The French government is temporarily nationalizing the Saint-Nazaire shipyard to prevent an Italian company from taking it over at the end of the week and to give France time to negotiate more guarantees in the case of an eventual deal.
The unexpected decision prompted anger in Italy, but French Minister of Economic Affairs Bruno Le Maire said the move was temporary and that negotiations with the Italian state-owned group Fincantieri would continue.
Le Maire said he would go to Rome on Tuesday for more talks.
The decision to nationalize the Saint-Nazaire shipyard on the Atlantic coast is the first major foray into the industrial sector for French President Emmanuel Macron and runs counter to the free-market image he has sought to project.
Le Maire said the action was motivated by France’s need to defend its strategic and military interests, to guarantee the preservation of thousands of jobs and to ensure that French know-how is not transferred outside Europe.
Le Maire did not use the word “nationalize” during his announcement, speaking only of the “right of pre-emption.”
However, he did say that the French state now “will be a 100 percent shareholder” of the shipyard, which last year turned out the world’s largest cruise ship, the Harmony of the Seas, and created the Queen Mary II.
The minister said nationalizing the shipyard would cost the French government 80 million euros (US$93 million), but that the facility would not remain under state control permanently.
France’s main goal is “to defend the strategic interests of France,” Le Maire said, adding that the Saint-Nazaire shipyard is the only one in France capable of making hulls for military ships, including aircraft carriers.
France, trying to beat back a 10 percent unemployment rate, also wants to guarantee jobs for the shipyard workers on its soil.
Current orders mean there are job prospects for 11 years in Saint-Nazaire.
However, Le Maire said he wants to “strengthen” job guarantees in any sale in case there is a market reversal in the future.
The decision came only days before Fincantieri was supposed to take a majority stake in the shipyards.
The Italian fim has rejected a proposal that would have given France and Italy each 50 percent, with operational control being held by state-owned Fincantieri.
However, time was running out for Paris.
France held 33 percent of the shares in the shipyard, with a weekend deadline before Fincantieri bought it.
The current majority owner, STX France SA, a subsidiary of South Korean group STX Offshore & Shipbuilding Co Ltd, decided to sell the shipyard months ago. The Italian company made the only buyout offer.
Le Maire said the 50-50 French proposal is still on the table and that he thinks France and Italy would find an agreement that works for both sides “in the coming weeks.”
However, Italy criticized the French move.

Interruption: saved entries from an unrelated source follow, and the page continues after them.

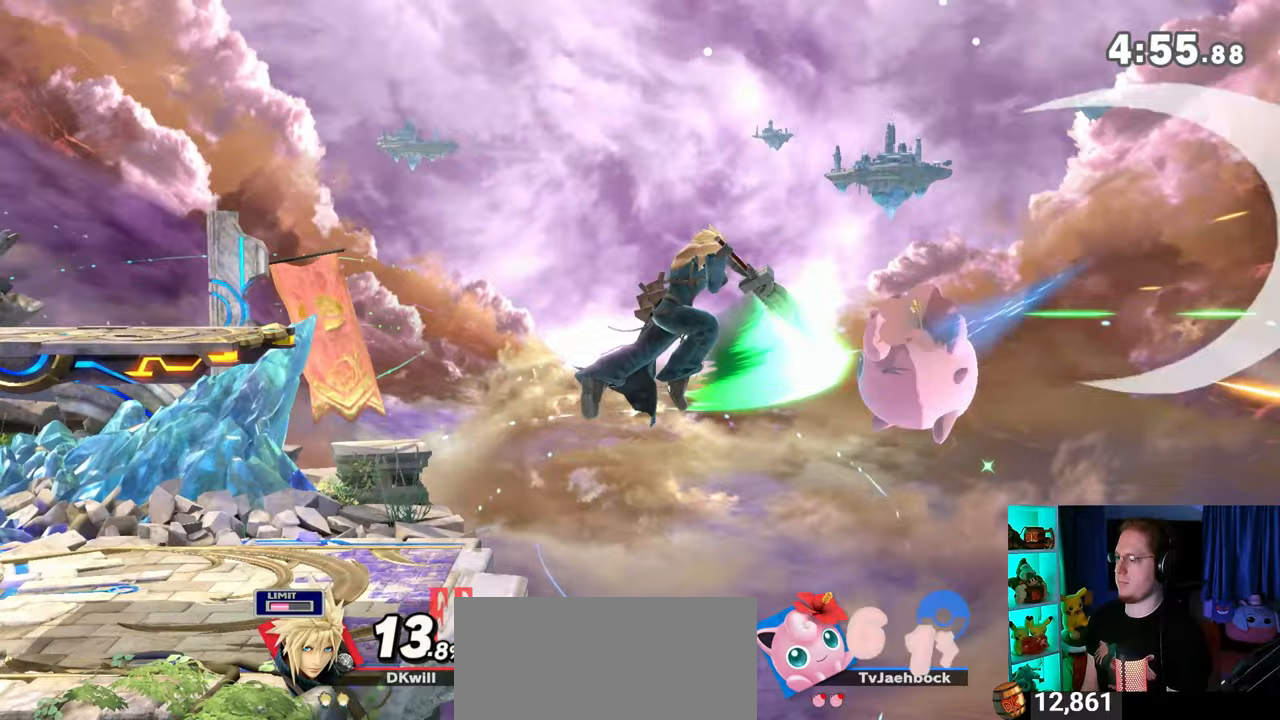
{"buttons": [], "left_stick": "left", "right_stick": "center", "events": [[100, "Y", "up"]]}
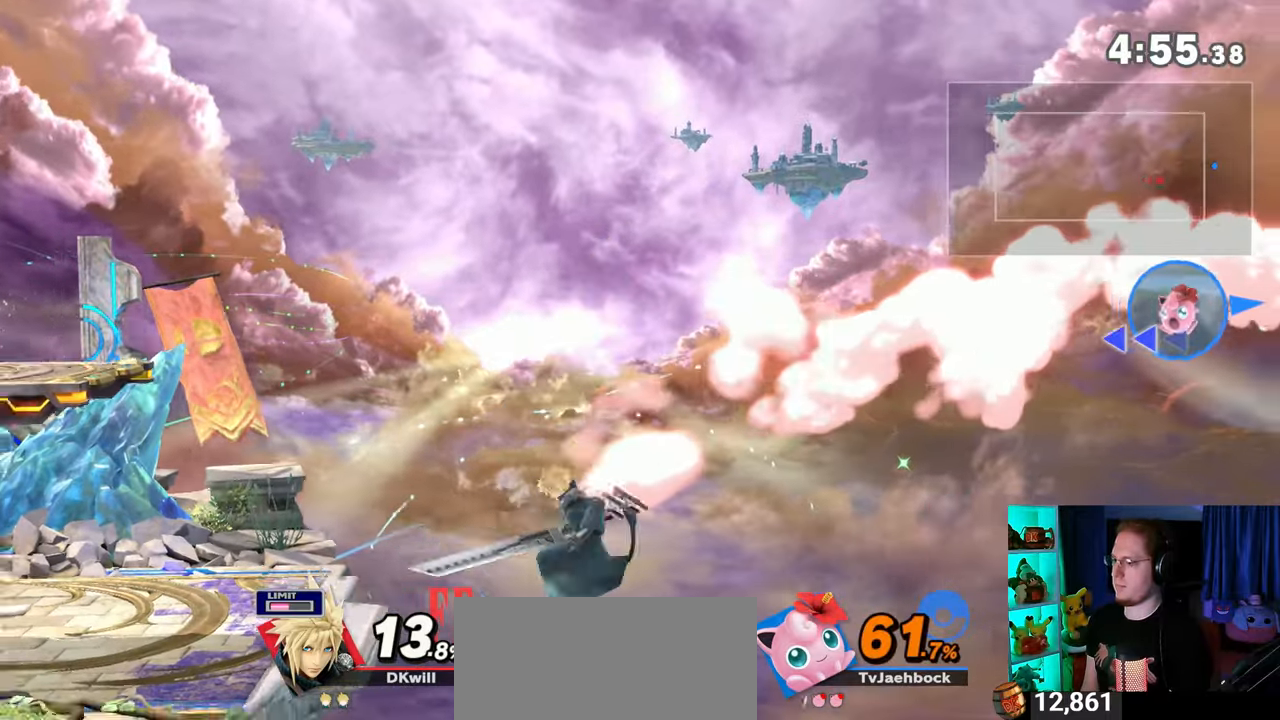
{"buttons": [], "left_stick": "center", "right_stick": "center", "events": [[17, "Y", "down"], [100, "Y", "up"], [100, "left_stick", "down"], [133, "B", "down"], [417, "B", "up"], [467, "left_stick", "center"]]}
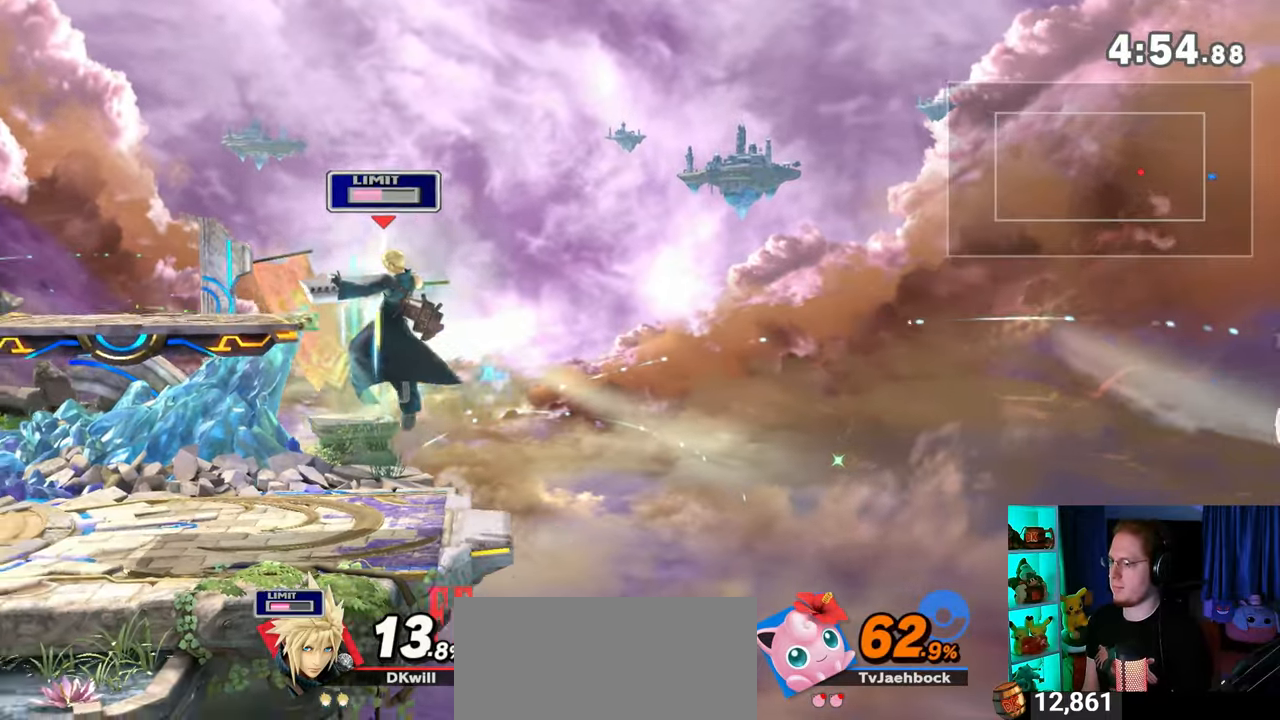
{"buttons": [], "left_stick": "right", "right_stick": "center", "events": [[267, "B", "down"], [350, "B", "up"], [417, "left_stick", "right"]]}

Italian Minister of Economic Affairs Pier Carlo Padoan and Italian Minister of Economic Development Carlo Calenda, in a joint statement on Thursday evening, labeled as “grave and incomprehensible the French government’s decision to not carry out already agreed upon accords.”
They said they would meet with Le Maire on Tuesday in Rome, but added that “nationalism and protectionism are not acceptable bases upon which to regulate relations between two great European nations.”
Italian Minister of Foreign Affairs Angelino Alfano said earlier that his country “doesn’t accept ultimatums.”